Staff from the Scarborough Hospital accept the 2013 Gold Quality Healthcare Workplace Award. In the front row are human resources business partner Fay Calliste, left, and recognition and wellness coordinator Lori Irvine. In the back row, left to right , are patient care director Nurallah Rahim, human resources business partner Shirley Ward, vice president Rhonda Lewis, and director of human resources Karen Dobbie.

Scarborough Hospital wins gold

Awarded for being a top-quality workplace

Everyone knows the key to a successful workplace is happy staff, but not every employer is an award-winner.

On Nov. 5, the Scarborough Hospital received a Gold 2013 Quality Healthcare Workplace Award from the Ontario Hospital Association (OHA) and the Ministry of Health and Long-Term Care after an expert panel reviewed each health centre’s efforts to enhance employee and organizational health.

According to Rhonda Lewis, vice-president of human resources and patient relations, the dedication to continuous improvement has had a positive impact on staff.

“It showcases how each and every one of our employees is living the mission, vision and values of our hospital and of our organization,” Lewis said. “It is why we have seen employee satisfaction and engagement continually increase over the past five years.”

Lewis says the key to positive improvement has been encouraging staff input and ownership in the workplace.

“Our staff has seen the intentional focus on ensuring staff engagement, increased communication, on increased participation of staff in every aspect of strategy and operational decision-making,” she said.

And the judges have taken notice since the hospital was a silver award winner in 2012, before winning gold this year.

The  organization developed a wellness strategy to address the physical, social and environmental health of staff. Lewis said the hospital has long provided affordable fitness centres and an Employee Assistance Program (free counseling service) but now they are all under one roof along with other services, like massage therapy and nutrition counselling.

For Kerrie Manley, a clinical resource leader in the surgical program, access to fitness facilities and classes on site makes all the difference.  When she returned from maternity leave, she wanted to be fit. In fact, she felt a professional obligation to do so.

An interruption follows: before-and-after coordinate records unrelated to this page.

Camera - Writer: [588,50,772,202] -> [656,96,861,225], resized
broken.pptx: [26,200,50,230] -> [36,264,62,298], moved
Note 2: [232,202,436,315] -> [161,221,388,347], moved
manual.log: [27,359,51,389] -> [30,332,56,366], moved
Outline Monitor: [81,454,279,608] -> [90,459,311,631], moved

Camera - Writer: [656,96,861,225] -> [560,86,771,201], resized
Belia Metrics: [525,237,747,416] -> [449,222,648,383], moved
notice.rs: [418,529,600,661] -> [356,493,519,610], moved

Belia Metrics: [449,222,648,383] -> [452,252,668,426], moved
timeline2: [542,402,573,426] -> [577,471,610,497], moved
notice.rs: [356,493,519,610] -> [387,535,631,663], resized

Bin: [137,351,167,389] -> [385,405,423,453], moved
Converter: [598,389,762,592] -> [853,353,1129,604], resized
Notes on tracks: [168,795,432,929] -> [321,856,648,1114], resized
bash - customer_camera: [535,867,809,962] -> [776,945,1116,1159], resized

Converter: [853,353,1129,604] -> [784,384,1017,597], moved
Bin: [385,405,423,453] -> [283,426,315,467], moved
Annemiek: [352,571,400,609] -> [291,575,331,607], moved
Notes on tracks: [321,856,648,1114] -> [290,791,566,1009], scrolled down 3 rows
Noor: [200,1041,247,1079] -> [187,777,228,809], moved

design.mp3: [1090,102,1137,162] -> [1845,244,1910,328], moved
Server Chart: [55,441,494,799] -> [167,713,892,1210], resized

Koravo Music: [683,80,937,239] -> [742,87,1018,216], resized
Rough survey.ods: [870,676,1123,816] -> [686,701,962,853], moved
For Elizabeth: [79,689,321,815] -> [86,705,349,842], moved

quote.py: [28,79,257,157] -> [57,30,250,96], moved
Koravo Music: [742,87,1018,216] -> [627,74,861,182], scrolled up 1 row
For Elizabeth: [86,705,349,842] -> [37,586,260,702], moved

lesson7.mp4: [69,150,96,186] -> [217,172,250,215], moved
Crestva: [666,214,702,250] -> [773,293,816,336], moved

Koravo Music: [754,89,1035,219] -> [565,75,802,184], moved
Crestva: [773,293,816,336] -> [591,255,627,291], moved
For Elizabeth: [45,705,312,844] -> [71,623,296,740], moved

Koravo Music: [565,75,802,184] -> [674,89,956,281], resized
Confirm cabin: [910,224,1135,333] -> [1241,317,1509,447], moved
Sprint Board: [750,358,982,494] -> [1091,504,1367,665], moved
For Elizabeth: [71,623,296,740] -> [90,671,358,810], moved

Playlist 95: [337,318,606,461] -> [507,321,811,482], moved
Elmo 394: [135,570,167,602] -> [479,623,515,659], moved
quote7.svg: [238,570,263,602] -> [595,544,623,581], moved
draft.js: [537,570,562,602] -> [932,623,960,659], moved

“It is important if you’re telling people (patients) to do things then you should be able to do them as well,” she said.

But with professional and family demands, Manley found it hard to fit in exercising as well.

She thought she might be able to deal with the time crunch after watching one colleague head off to the on-site gym every lunch hour. Manley began slowly by going on the elliptical machine first and then she started running, eventually reaching 10 kilometres per day.

Three years later, she is still running but she gained another partner along the way.

“It sort of inspired a domino effect,” she said.

Manley’s dedication to her new sport inspired another colleague to attend the staff gym and take up running too. Between the two of them, they have lost 80 pounds. But it didn’t stop there.

“She went on and made me look bad; she stole my thunder,” Manley said, noting her colleague went on to win a marathon.